Très agréable divertissement. Beaucoup de charme, d'humour et de poésie.
Belle performance d'acteurs-chanteurs. les Comédiens Français ont bien du talent et manifestent des capacités parfois inattendues (ex; claquettes).

Très bon choix que de réduire ce spectacle à une durée raisonnable et sans entracte.
La musique finalement se révèle tout à fait agréable et bien rythmée et sans doute plus en phase avec le parti-pris de mise en scène.
Que Lully nous pardonne de ne pas avoir regretté au final sa partition, même si au début son absence nous a un peu étonnés!

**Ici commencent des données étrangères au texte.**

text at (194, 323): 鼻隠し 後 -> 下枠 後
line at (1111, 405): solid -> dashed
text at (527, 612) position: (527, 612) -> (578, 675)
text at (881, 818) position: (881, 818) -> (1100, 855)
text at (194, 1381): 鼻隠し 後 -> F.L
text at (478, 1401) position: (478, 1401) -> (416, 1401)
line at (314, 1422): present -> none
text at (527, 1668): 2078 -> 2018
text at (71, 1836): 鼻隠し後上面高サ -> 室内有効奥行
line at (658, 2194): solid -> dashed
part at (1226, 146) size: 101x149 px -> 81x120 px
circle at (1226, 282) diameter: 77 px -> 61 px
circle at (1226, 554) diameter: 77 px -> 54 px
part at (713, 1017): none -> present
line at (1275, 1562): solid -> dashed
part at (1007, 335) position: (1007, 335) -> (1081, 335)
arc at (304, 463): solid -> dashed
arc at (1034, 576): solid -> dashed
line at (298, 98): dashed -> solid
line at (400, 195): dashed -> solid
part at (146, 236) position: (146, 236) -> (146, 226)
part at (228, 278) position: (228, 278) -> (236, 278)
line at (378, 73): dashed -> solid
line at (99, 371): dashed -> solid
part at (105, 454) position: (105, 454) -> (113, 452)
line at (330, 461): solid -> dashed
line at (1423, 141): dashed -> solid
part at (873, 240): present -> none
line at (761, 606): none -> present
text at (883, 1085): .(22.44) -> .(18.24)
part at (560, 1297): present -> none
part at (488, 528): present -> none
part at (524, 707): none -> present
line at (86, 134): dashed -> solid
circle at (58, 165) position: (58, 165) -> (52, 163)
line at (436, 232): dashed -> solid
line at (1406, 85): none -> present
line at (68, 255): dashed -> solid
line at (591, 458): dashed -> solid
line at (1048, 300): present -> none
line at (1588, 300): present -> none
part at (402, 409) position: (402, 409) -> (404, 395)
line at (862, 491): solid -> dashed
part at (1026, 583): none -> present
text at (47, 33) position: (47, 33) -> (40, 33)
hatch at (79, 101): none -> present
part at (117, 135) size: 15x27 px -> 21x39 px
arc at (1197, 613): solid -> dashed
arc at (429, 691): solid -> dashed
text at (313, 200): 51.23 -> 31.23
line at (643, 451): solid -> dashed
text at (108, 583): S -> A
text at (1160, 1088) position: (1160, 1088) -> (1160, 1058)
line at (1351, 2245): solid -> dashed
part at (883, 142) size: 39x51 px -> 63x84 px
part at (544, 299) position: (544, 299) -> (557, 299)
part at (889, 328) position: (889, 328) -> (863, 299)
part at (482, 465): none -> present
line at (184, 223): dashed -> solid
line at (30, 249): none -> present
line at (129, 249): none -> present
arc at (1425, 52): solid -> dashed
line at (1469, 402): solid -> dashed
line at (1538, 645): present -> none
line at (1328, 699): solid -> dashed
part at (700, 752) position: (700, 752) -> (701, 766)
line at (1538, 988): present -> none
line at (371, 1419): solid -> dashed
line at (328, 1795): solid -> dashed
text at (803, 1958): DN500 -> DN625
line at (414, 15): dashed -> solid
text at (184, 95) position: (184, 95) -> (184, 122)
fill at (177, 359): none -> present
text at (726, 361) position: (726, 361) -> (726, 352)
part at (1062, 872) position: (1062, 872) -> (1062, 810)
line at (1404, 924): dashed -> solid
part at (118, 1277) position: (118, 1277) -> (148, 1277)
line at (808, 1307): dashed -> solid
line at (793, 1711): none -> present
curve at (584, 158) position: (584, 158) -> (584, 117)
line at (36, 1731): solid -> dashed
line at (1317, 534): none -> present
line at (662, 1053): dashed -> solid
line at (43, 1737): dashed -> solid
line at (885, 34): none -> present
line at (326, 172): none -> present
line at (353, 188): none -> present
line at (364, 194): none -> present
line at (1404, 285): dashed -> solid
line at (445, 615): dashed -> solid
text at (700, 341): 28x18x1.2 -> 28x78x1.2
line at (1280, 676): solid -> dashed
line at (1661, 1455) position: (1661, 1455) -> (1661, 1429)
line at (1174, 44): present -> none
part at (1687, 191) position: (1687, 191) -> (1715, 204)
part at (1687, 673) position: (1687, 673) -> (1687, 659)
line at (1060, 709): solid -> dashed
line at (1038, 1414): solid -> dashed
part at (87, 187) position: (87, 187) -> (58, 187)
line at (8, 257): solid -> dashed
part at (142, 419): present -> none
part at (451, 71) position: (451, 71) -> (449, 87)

Seul bémol....les micros et la sono. les comédiens n'en ont pas besoin quand ils "disent" les alexandrins du récit.
Et, en ont ils vraiment besoin de si forts quand ils chantent????
Un réglage de la sono à faire d'urgence pour que ce spectacle, que je recommande chaudement, soit absolument parfait!
Une très belle soirée de fin d'année!

Écrit par : patramarga | 11/12/2013

J'ai été ravi par cet OTNI (Objet Théâtral Non Identifié...) qui mélange tous les genres, comme le dit si bien Véronique Vella.
On assiste à de magnifiques idées de mise en scène, avec tout un travail remarquable sur les rideaux, tentures, toiles peintes d'anne Kessler...
Alors évidemment, en ce qui concerne la sonorisation, il y a encore du boulot à réaliser, comme souligné dans votre critique.
Le parti pris d'avoir des musiciens sonorisés sur scène (piano électriques aux différentes sonorités) impose une prise de son des textes, et le résultat n'est pas toujours réussi.
Mais ceci ne gâche pas le plaisir.
Françoise Gillard est époustouflante, surtout quand on l'a vue récemment comme c'est mon cas dans "Antigone" qu'elle porte également à bout de bras !
Allez voir Psyché, il reste quelques semaines !

Écrit par : Yves POEY | 29/12/2013

j'y étais le 31 décembre
et j'ai été très gêné par la sonorisation des comédiens
c'est admissible pour les parties chantées
mais pas pour les parties parlées
certes on y gagne en confort d'écoute! on ne perd rien de ce qui est dit!
mais on y perd en authenticité et en émotion !
je ne vais pas au théatre pour entendre un son télé ou un son ciné!